I can't say that the technology mix here is the absolute cheapest or easiest solution to make a tub of hot water.   Those pumps and gauges and valves ended up costing a LOT more that I'd expected and there are some issues.   The magnet in the Laing ecocirc pump collects ferrous particles from rusty old tank and will require the installation of a prefilter to prevent those from destroying the pump.   The Chofu cannot be directly integrated with the pressurized hot water which is annoying but not that big of a deal.    When it comes to open loop salvaged solar hot water systems it's really hard to beat a no-pump thermosyphon setup like the one we use in the main house.   A lot of money is saved on expensive widgets.  A second thermosyphon loop can be run from the elevated tank down to a copper coil in the chimney of an inexpensive steel stove which would blast out good btu's for a sauna.   In this type of system both heat sources are integrated in the same tank.   In the summer the hot water comes from the sun,  in the winter from wood,  and in the shoulder seasons it's a perfect mix.  

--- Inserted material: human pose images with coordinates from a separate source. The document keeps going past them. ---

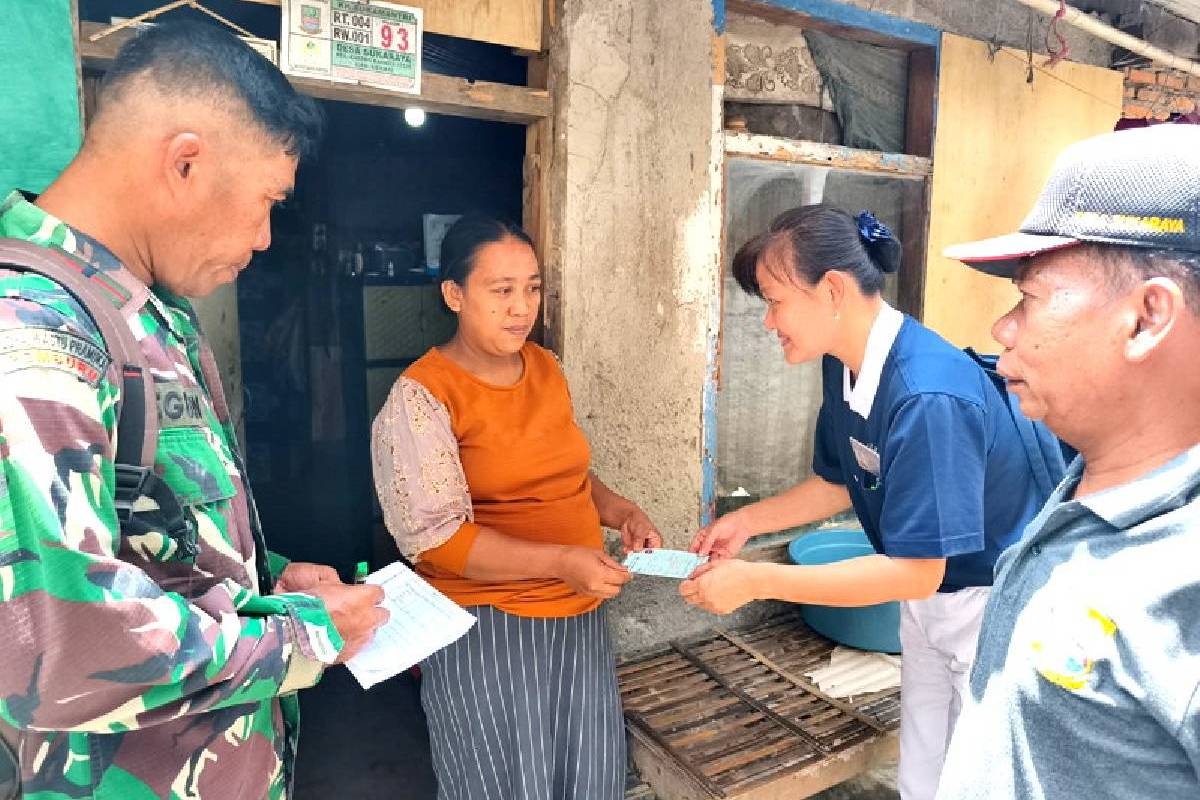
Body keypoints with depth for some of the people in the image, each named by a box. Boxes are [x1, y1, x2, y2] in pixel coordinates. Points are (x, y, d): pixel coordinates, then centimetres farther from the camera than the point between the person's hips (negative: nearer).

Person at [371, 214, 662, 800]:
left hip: (579, 616, 6)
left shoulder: (546, 368, 8)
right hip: (484, 626, -6)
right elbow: (434, 537, -17)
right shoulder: (421, 397, -12)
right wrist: (559, 561, -24)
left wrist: (619, 511, 1)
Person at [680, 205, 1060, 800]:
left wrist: (755, 581, -30)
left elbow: (914, 571, -32)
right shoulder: (843, 364, -7)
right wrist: (748, 520, -4)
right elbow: (840, 482, 7)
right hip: (928, 596, 7)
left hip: (994, 604, -7)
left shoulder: (929, 396, -33)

Don't get me wrong,  the current setup works really well and I always enjoy tinkering with off-grid energy concepts.   Most importantly it's every bit what we needed to keep our sanity intact out here on the farm.   In some way it is the keystone I've been needing to feel a sense of completion out here and I'm looking forward to sharing it's magic with our guests this coming year.   Starting in 2012 we will be renting out the Japanese Forest House for overnight stays and use of the bath comes with that package.   Come see it for yourself and enjoy a long soak under the stars by candle light.